5.10.2007

monome week 2 - In Search Of Slicers

So, I've really enjoyed playing with my monome 40h this last week, even if the play was often punctuated by long bouts of downloading and configuring. After the first couple of days I pretty much had the hang of what needs to be running for it to work, and was able to play with some of the neat pre-built apps available free on monome's site.

balron:


balron asks, and then answers the essential question: "What is the best way to map a 12-tone scale to an 8x8 grid?" Essentially it's a tonal chord generator. There's a huge drop-down menu with various tonal mappings to choose from. Then it lets you set 4 levels of delayed and shifted responses to what you play, which can create some crazy sequencer-like music as well as contemplative jazz-ish compositions, depending how you tune and play it. The responses display on the leds as they play, which is really cool because then you can follow the response lights with similar patterns of your own - like jamming.
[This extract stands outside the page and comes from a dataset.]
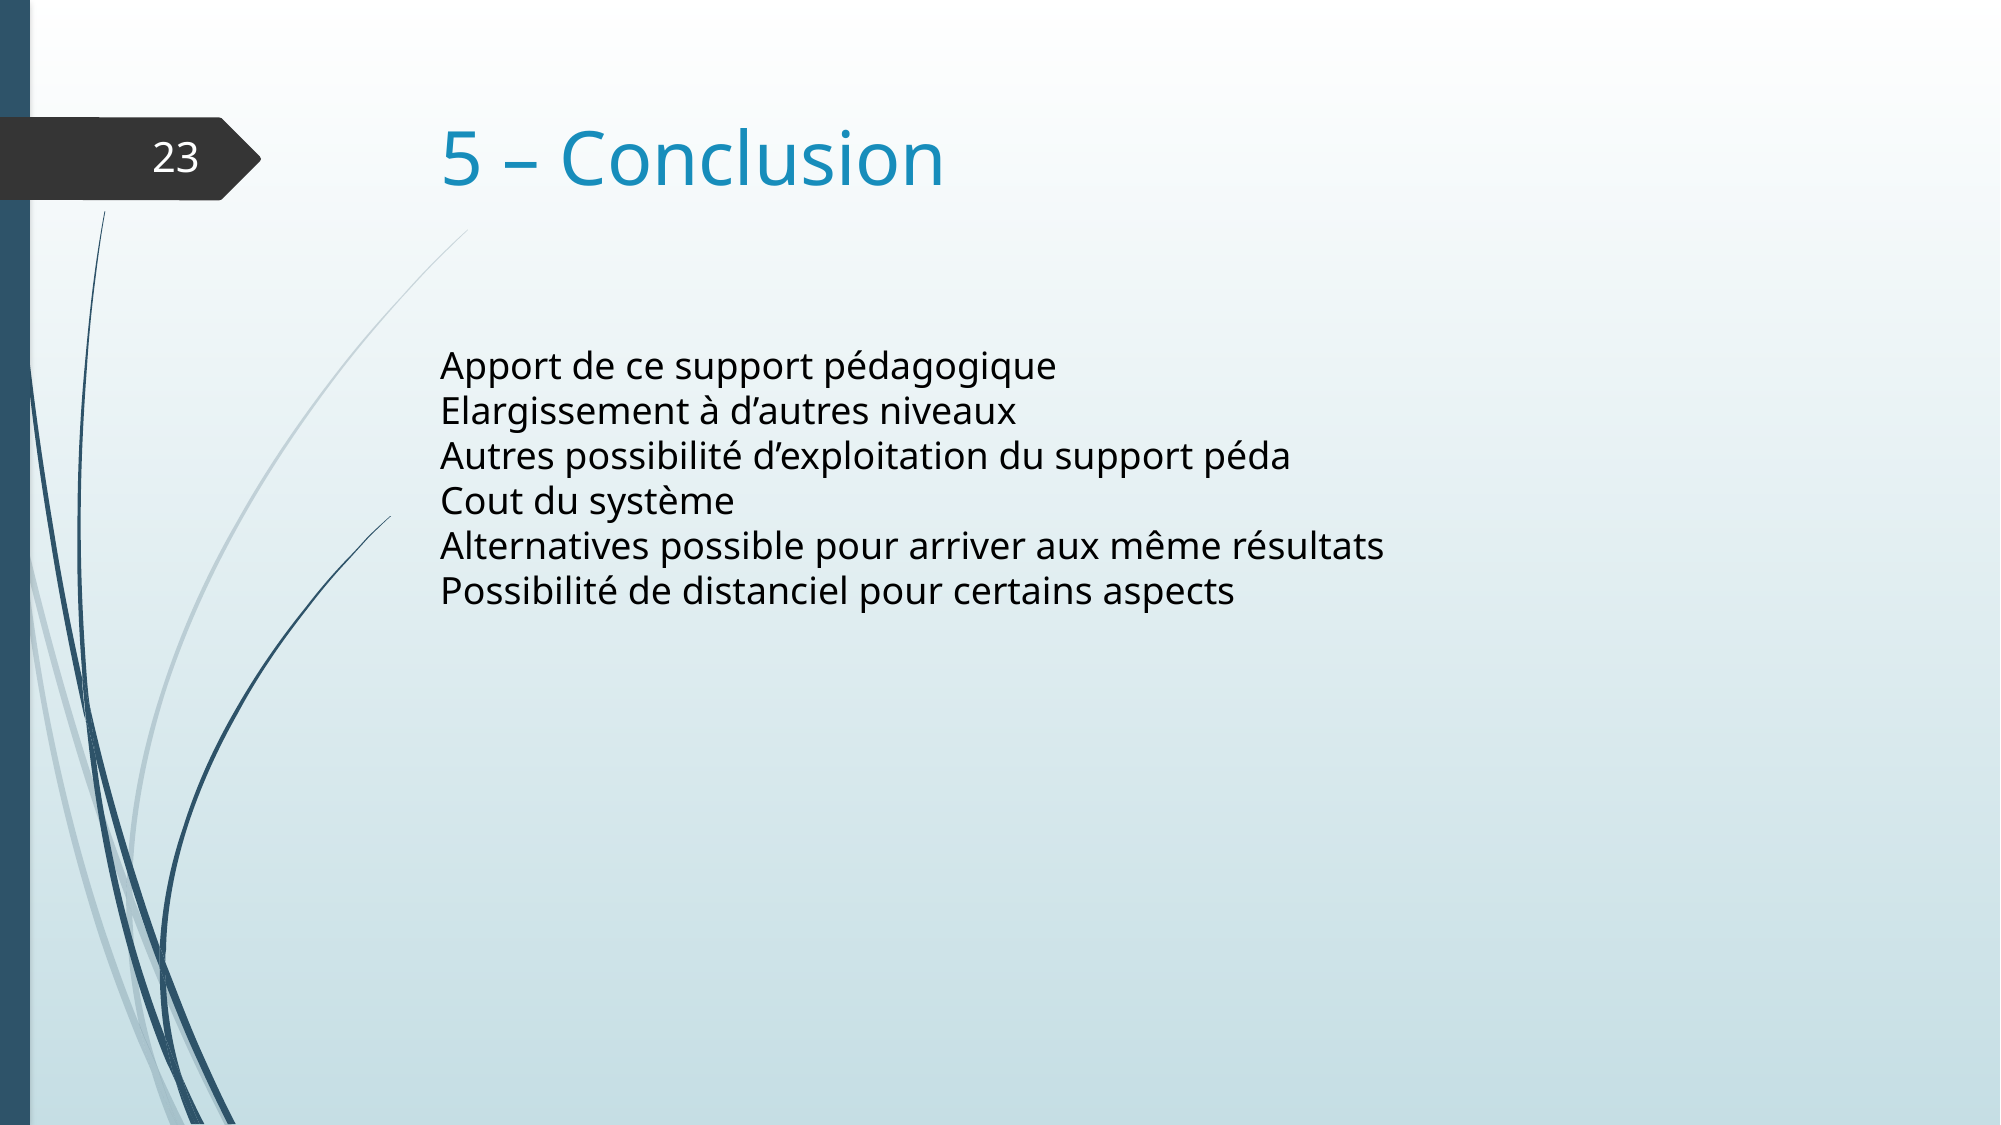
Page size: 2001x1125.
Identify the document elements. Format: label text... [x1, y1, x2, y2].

slide_number 23 [87, 129, 216, 190]
title 5 – Conclusion [425, 102, 1939, 212]
text_box Apport de ce support pédagogique Elargissement à d’autres niveaux Autres possibilité d’exploitation du support péda Cout du système Alternatives possible pour arriver aux même résultats Possibilité de distanciel pour certains aspects [425, 334, 1515, 620]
flin is like having 8 vertical 8-step sequencers. Think of led raindrops. You can push buttons on the monome to set the drops to be short and fast or long and slow. 8 virtual on-screen keyboards let you assign the notes. The droplets trigger MIDI which I send out to my synth. Hours of mindless fun right there.

flip:


flip is 4 "pages" of an 8-beat sequencer sampler. You drag .wav samples onto 4 pads and then use the buttons to arrange each sample. Holding the space-bar on you computer puts the monome into control mode, where you can use button groupings to mute and un-mute, switch samples, switch which sample you're working on, and relative volume levels. Hitting the ~ (tilde) key scrambles the sample randomly. Shift lets you reset the sample to normal again. Again, hours of mindless fun.

mlr:


mlr is similar to flip in that it allows you to load up samples and then control them with the monome. It maps a sample horizontally to each row and then you can control the begin- and end-points with the monome. Good for "glitching" e.g. re-starting the sample from different points. You can also set individual samples to play in reverse (right to left).

There are more apps for Chuck, Pd, Processing, Reaktor 5, etc, but by now I had started looking for a good tool to chop up some songs so I could play with mlr and flip some more (being tired of the same 20 clips I downloaded off the internet). This sent me on a trip down beat-slicing lane.
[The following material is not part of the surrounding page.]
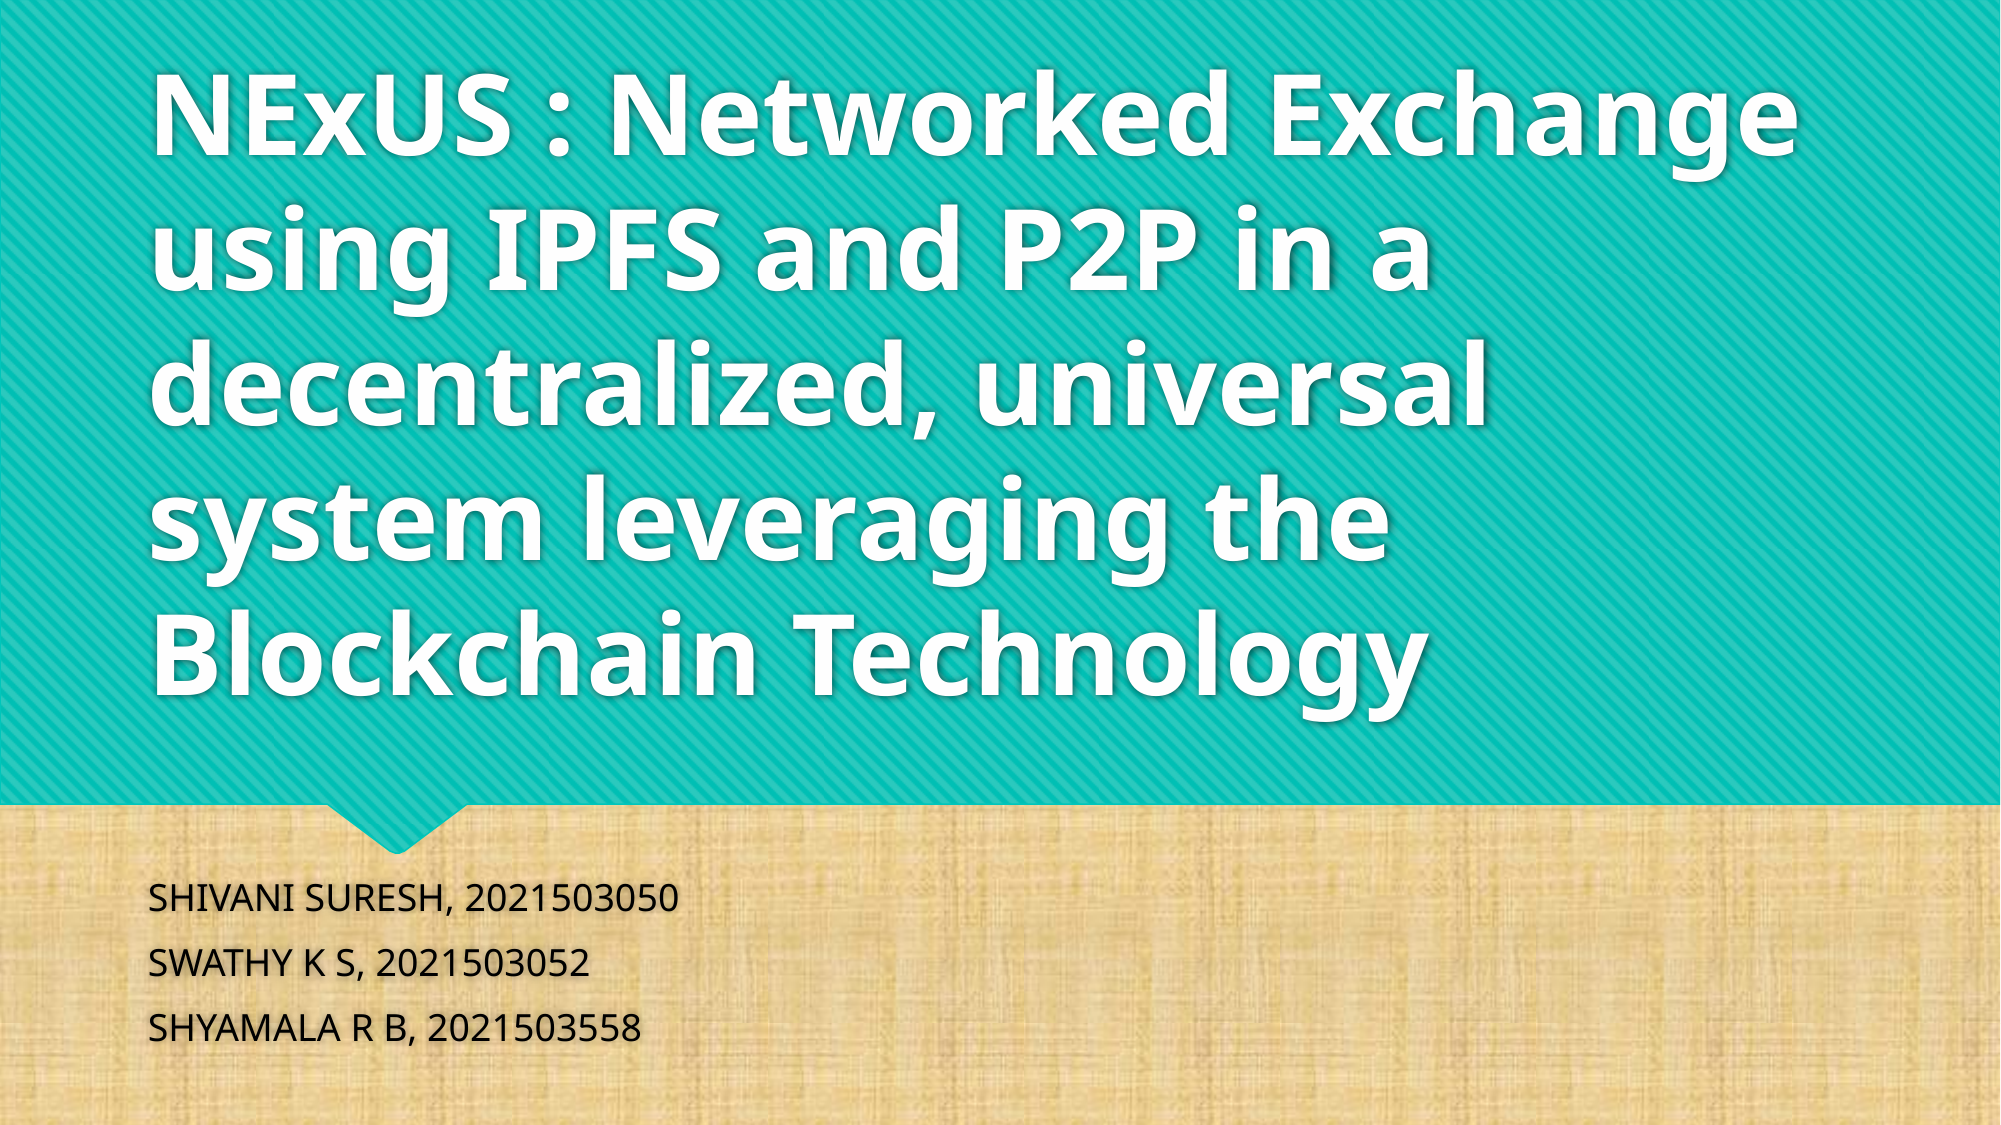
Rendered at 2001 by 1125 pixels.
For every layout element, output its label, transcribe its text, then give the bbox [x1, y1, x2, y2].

picture [0, 805, 2001, 1125]
subtitle SHIVANI SURESH, 2021503050 SWATHY K S, 2021503052 SHYAMALA R B, 2021503558 [132, 866, 1943, 1068]
title NExUS : Networked Exchange using IPFS and P2P in a decentralized, universal system leveraging the Blockchain Technology [132, 237, 1868, 726]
My basic desire was an app that would slice a song into 64 roughly equal parts based on the beat structure of the song. Then map each part to a button on the monome. Turns out this takes some pretty fancy algorithms to do automatically. I found a lot of tools, but they all had pretty hefty price tags, so I spent some time looking at free or opensource options, per some suggestions on the monome site. After various frustrations with VSTs in Cubase and/or interfaces that were baffling to me, I started to think that perhaps a commercial app would be the way to go. At least there would be documentation and a forum and some Youtube vids and I could get some support if/when totally lost.

Reaktor 5:


After considering Max/MSP and Abelton Live 6, I ended up choosing Reaktor. I'll probably eventually get both Max/MSP AND Live, but for now I think Reaktor will give me the most bang for my buck.

Reaktor ensembles:


Reaktor looks deep, in terms of having a lot of ready-to-use apps (ensembles) but also a sophisticated and accessible core for building my own tools.

Reaktor core:


AND it has a couple of different beat-slicing tools built right in. I found it for $224.50 shipped from Nova Musik. There are already a few apps up on monome.org for Reaktor, and it speaks OSC, so I'm psyched.